WASHINGTON (JTA) — Two-thirds of Americans support the United States remaining in the Iran nuclear deal, according to a CNN poll.
The poll published Friday showed 67 percent of respondents favored their country remaining party to the 2015 agreement, which traded sanctions relief for a rollback of Iran’s nuclear program, and 27 percent said the U.S. should pull out.
“As you may know, the United States and five other countries entered an agreement with Iran aimed at preventing Iran from developing nuclear weapons,” said the question posed to 1,010 respondents by SSRS, a research company. “Do you think the U.S. should or should not withdraw from that agreement?”
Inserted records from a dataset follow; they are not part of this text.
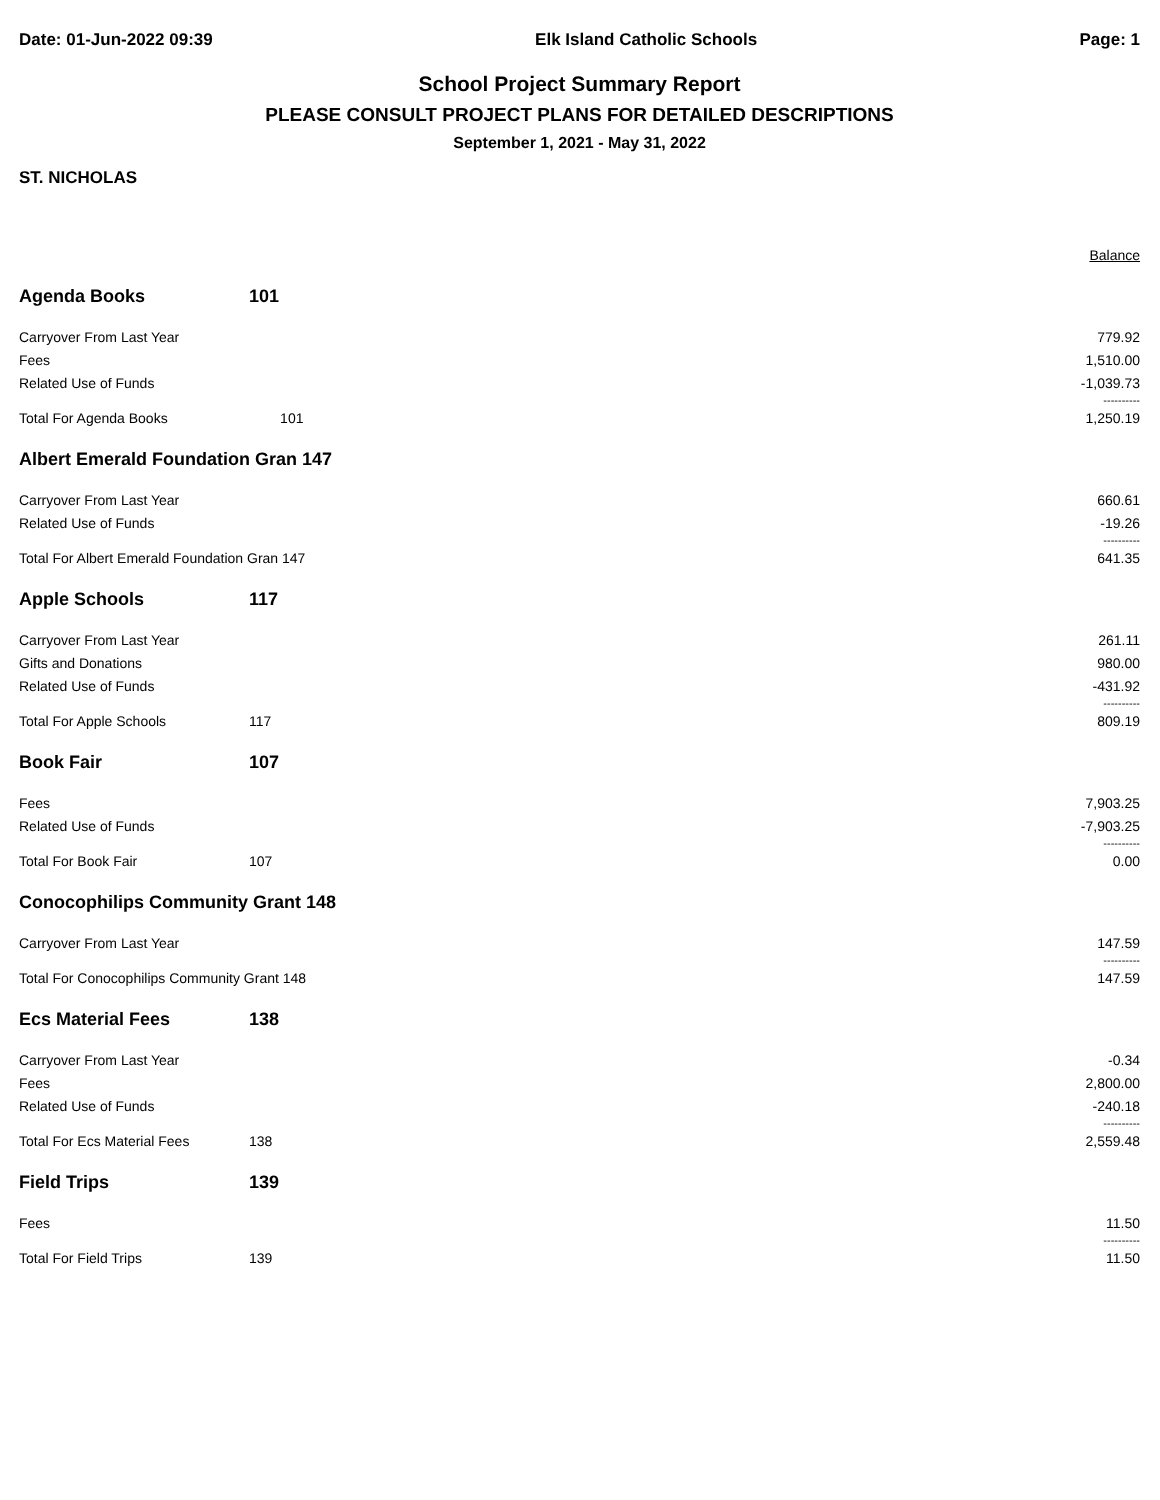Date: 01-Jun-2022 09:39 Elk Island Catholic Schools Page: 1
School Project Summary Report
PLEASE CONSULT PROJECT PLANS FOR DETAILED DESCRIPTIONS
September 1, 2021 - May 31, 2022
ST. NICHOLAS
| | | Balance |
| Agenda Books | 101 | |
| Carryover From Last Year | | 779.92 |
| Fees | | 1,510.00 |
| Related Use of Funds | | -1,039.73 |
| | | ---------- |
| Total For Agenda Books | 101 | 1,250.19 |
| Albert Emerald Foundation Gran 147 | | |
| Carryover From Last Year | | 660.61 |
| Related Use of Funds | | -19.26 |
| | | ---------- |
| Total For Albert Emerald Foundation Gran 147 | | 641.35 |
| Apple Schools | 117 | |
| Carryover From Last Year | | 261.11 |
| Gifts and Donations | | 980.00 |
| Related Use of Funds | | -431.92 |
| | | ---------- |
| Total For Apple Schools | 117 | 809.19 |
| Book Fair | 107 | |
| Fees | | 7,903.25 |
| Related Use of Funds | | -7,903.25 |
| | | ---------- |
| Total For Book Fair | 107 | 0.00 |
| Conocophilips Community Grant 148 | | |
| Carryover From Last Year | | 147.59 |
| | | ---------- |
| Total For Conocophilips Community Grant 148 | | 147.59 |
| Ecs Material Fees | 138 | |
| Carryover From Last Year | | -0.34 |
| Fees | | 2,800.00 |
| Related Use of Funds | | -240.18 |
| | | ---------- |
| Total For Ecs Material Fees | 138 | 2,559.48 |
| Field Trips | 139 | |
| Fees | | 11.50 |
| | | ---------- |
| Total For Field Trips | 139 | 11.50 |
The poll was conducted Oct. 12-15 — around the time that President Donald Trump said he would not certify Iran’s compliance with the deal. Its margin of error was 3.5 percentage points.
International inspectors say Iran is complying with the narrow parameters of the deal.
Trump said his decision did not mean he was withdrawing from the deal but he wanted Congress to reshape it, although it is unclear if that is legally possible. If Congress did not succeed in amending the deal, Trump said, he would pull the United States out.
The support in the poll is a marked shift from public skepticism of the deal when Trump’s predecessor, Barack Obama, presented it to the public two years ago. Support in those days scored as low as in the 20s.
SSRS over eight years has asked respondents to rate four countries — Iran, Russia, Cuba and North Korea — as threats to the United States. The perception of Iran as a threat has diminished in recent years. It peaked in September 2015, when the Obama administration was rolling out the deal, and SSRS found 49 percent of Americans viewed the country as a “very serious” threat. Now, that number is just 30 percent.
The most serious threat perceived in the current poll is North Korea, which 62 percent of respondents rated a “very serious” threat. The Trump administration and the North Korean government have exchanged threats of a nuclear attack in recent months.